An electrical load is an electrical component or portion of a circuit that consumes (active) electric power,[1][2] such as electrical appliances and lights inside the home. The term may also refer to the power consumed by a circuit. This is opposed to a power supply source, such as a battery or generator, which provides power.[2]

The term is used more broadly in electronics for a device connected to a signal source, whether or not it consumes power.[2] If an electric circuit has an output port, a pair of terminals that produces an electrical signal, the circuit connected to this terminal (or its input impedance) is the load. For example, if a CD player is connected to an amplifier, the CD player is the source, and the amplifier is the load.[2]

Load affects the performance of circuits with respect to output voltages or currents, such as in sensors, voltage sources, and amplifiers. Mains power outlets provide an easy example: they supply power at constant voltage, with electrical appliances connected to the power circuit collectively making up the load. When a high-power appliance switches on, it dramatically reduces the load impedance.
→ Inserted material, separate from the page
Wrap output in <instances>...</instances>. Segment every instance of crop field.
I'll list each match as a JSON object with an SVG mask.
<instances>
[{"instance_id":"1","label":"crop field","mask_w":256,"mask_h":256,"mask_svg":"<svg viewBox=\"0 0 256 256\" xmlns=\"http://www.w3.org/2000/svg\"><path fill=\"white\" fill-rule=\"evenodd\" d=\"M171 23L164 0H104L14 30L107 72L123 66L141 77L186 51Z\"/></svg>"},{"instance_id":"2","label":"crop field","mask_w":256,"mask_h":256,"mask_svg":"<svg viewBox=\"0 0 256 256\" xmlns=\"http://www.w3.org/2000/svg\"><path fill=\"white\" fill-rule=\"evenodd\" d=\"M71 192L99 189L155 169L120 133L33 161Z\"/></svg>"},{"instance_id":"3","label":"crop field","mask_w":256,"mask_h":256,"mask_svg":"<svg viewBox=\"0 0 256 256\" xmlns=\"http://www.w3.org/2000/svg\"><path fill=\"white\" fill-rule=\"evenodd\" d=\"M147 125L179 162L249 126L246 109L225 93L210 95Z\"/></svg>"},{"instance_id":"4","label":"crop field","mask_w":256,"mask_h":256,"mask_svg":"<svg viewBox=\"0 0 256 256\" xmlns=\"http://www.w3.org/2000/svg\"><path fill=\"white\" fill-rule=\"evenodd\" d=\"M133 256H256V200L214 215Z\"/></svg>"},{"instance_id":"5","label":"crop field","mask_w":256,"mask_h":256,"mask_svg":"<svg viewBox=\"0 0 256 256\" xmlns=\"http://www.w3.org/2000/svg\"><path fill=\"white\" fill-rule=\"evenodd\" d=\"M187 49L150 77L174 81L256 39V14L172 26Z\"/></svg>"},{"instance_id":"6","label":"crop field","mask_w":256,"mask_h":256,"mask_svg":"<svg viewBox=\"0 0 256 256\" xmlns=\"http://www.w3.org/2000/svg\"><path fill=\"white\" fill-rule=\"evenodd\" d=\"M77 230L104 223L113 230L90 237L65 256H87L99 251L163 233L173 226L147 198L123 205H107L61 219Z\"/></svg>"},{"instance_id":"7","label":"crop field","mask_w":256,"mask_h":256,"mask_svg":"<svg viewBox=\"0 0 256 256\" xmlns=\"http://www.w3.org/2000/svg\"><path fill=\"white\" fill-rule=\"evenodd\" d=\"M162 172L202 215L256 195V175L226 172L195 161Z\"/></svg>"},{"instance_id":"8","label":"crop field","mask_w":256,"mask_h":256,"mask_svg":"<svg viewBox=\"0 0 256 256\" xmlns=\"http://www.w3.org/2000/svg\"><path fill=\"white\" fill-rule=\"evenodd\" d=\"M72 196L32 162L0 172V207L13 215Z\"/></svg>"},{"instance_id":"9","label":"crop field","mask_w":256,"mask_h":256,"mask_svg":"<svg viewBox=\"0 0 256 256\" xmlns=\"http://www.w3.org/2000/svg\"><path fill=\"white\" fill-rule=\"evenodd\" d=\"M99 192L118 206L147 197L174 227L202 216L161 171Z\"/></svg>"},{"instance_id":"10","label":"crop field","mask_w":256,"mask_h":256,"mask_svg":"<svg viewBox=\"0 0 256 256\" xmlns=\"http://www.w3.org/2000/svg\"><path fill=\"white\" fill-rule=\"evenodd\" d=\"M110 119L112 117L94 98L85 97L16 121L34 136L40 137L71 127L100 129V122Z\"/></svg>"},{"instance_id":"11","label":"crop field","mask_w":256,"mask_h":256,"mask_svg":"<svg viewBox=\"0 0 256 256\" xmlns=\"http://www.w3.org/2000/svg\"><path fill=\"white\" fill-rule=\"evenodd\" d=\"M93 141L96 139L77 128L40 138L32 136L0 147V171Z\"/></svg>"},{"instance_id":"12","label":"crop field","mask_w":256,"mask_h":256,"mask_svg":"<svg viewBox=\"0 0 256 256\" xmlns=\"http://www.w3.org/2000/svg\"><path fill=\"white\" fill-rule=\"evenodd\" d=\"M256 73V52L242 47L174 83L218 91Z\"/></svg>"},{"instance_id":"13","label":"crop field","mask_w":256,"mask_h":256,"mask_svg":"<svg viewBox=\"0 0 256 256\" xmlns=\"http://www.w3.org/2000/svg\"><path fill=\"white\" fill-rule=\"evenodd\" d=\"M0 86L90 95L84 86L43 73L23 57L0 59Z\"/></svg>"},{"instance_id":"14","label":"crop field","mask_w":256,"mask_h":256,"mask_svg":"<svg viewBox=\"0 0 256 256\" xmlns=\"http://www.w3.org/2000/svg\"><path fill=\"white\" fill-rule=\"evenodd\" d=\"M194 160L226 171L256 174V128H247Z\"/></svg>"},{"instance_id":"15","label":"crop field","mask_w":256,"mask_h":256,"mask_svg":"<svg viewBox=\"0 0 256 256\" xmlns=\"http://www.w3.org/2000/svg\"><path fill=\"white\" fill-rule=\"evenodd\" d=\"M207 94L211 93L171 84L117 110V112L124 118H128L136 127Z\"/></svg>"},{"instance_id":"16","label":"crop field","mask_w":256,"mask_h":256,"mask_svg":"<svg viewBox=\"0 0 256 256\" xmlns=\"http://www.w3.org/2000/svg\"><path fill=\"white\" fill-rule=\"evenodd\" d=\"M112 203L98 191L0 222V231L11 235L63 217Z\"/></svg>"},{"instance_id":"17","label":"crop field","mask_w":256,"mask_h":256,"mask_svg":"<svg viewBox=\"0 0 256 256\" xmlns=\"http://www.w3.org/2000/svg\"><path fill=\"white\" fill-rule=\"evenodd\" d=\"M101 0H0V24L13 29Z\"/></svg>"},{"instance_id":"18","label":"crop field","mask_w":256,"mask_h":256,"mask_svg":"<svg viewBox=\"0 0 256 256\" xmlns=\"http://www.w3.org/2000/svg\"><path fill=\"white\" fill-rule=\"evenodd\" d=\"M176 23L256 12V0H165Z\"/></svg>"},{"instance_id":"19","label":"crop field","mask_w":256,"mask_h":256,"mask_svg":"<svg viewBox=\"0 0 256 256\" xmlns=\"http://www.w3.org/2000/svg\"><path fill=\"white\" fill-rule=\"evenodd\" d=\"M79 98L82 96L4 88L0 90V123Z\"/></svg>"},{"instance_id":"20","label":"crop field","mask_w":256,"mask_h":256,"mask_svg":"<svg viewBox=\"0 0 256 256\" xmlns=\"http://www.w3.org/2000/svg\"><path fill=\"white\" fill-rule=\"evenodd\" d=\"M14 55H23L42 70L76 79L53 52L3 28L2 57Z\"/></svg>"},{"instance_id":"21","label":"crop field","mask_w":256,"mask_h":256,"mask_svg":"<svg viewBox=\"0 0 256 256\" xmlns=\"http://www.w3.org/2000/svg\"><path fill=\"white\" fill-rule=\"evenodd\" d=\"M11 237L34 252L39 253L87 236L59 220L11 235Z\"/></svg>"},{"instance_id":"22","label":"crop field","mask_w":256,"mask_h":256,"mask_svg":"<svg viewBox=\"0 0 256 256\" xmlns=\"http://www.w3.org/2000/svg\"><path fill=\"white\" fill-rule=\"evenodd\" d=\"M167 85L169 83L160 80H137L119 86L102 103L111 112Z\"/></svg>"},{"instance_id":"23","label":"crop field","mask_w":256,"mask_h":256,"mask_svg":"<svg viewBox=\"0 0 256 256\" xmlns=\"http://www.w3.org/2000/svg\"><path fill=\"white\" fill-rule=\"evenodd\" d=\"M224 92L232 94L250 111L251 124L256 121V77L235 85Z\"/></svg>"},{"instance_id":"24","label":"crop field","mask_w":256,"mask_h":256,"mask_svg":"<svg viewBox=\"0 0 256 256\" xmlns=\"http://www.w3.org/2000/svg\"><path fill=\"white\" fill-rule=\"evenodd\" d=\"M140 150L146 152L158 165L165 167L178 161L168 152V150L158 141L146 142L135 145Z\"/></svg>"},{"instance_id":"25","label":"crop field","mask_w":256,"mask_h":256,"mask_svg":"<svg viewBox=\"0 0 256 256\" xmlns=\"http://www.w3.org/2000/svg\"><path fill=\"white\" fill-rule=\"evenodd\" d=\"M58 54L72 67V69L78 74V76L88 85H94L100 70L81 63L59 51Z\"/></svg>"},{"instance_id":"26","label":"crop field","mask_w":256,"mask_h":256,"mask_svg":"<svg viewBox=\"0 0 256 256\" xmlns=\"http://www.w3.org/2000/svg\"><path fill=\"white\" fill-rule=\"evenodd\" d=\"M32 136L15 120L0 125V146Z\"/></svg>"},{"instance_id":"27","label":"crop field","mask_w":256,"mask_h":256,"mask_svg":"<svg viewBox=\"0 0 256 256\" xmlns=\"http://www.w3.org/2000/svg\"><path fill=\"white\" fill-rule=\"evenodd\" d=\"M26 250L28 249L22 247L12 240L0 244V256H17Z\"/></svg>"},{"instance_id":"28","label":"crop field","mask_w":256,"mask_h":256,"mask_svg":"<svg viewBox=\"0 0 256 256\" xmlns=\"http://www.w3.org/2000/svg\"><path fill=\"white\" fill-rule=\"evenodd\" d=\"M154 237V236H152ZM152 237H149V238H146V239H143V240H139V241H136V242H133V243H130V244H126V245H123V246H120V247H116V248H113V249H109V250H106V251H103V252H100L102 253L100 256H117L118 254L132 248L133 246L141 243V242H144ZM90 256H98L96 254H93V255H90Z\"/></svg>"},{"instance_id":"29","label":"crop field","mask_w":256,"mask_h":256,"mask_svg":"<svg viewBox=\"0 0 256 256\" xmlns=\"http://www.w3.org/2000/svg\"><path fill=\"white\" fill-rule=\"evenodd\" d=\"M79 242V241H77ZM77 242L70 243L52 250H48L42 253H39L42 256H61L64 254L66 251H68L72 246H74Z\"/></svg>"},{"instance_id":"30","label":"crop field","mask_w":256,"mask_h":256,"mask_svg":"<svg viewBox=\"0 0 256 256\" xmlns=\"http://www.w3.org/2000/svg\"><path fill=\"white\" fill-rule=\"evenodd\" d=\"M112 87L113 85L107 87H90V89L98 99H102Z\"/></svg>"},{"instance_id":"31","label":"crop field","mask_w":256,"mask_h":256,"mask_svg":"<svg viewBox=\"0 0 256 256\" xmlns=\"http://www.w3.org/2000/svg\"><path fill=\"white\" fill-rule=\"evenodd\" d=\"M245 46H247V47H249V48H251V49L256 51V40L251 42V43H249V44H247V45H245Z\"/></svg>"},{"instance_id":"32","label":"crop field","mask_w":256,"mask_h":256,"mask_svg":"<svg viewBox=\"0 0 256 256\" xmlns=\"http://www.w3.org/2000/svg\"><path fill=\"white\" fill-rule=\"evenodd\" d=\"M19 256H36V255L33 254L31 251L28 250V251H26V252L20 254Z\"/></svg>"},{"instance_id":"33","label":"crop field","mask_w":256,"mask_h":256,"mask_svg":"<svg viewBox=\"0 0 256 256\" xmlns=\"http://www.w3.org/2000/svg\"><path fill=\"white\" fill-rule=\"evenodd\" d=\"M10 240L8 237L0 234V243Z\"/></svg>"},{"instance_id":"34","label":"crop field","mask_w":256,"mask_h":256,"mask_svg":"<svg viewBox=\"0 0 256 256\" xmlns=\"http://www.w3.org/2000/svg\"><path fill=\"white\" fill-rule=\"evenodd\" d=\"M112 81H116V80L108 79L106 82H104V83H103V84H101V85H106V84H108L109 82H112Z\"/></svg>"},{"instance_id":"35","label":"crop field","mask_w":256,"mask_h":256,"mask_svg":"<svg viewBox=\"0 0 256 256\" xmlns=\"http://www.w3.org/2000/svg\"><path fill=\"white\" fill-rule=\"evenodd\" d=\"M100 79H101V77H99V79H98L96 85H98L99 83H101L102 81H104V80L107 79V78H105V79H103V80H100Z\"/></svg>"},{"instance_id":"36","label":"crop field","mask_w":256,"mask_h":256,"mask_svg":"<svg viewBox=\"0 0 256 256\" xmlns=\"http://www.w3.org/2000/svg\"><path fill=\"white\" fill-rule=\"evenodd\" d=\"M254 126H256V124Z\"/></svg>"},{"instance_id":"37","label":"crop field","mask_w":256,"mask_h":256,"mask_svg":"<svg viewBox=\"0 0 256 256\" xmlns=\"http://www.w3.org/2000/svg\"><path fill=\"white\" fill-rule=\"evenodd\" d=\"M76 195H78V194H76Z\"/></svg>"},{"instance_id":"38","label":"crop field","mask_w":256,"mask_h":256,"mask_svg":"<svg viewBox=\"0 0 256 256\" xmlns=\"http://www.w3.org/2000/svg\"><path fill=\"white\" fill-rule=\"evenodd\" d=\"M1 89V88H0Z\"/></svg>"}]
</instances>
The voltages will drop if the load impedance is not much higher than the power supply impedance. Therefore, switching on a heating appliance in a domestic environment may cause incandescent lights to dim noticeably.

## A more technical approach

When discussing the effect of load on a circuit, it is helpful to disregard the circuit's actual design and consider only the Thévenin equivalent. (The Norton equivalent could be used instead, with the same results.) The Thévenin equivalent of a circuit looks like this:

With no load (open-circuited terminals), all of ${\displaystyle V_{S}}$ falls across the output; the output voltage is ${\displaystyle V_{S}}$. However, the circuit will behave differently if a load is added. Therefore, we would like to ignore the details of the load circuit, as we did for the power supply, and represent it as simply as possible. For example, if we use an input resistance to represent the load, the complete circuit looks like this:

Whereas the voltage source by itself was an open circuit, adding the load makes a closed circuit and allows charge to flow. This current places a voltage drop across ${\displaystyle R_{S}}$, so the voltage at the output terminal is no longer ${\displaystyle V_{S}}$. The output voltage can be determined by the voltage division rule:

${\displaystyle V_{OUT}=V_{S}\cdot {\frac {R_{L}}{R_{L}+R_{S}}}}$

If the source resistance is not negligibly small compared to the load impedance, the output voltage will fall.

This illustration uses simple resistances, but a similar discussion can be applied in alternating current circuits using resistive, capacitive, and inductive elements.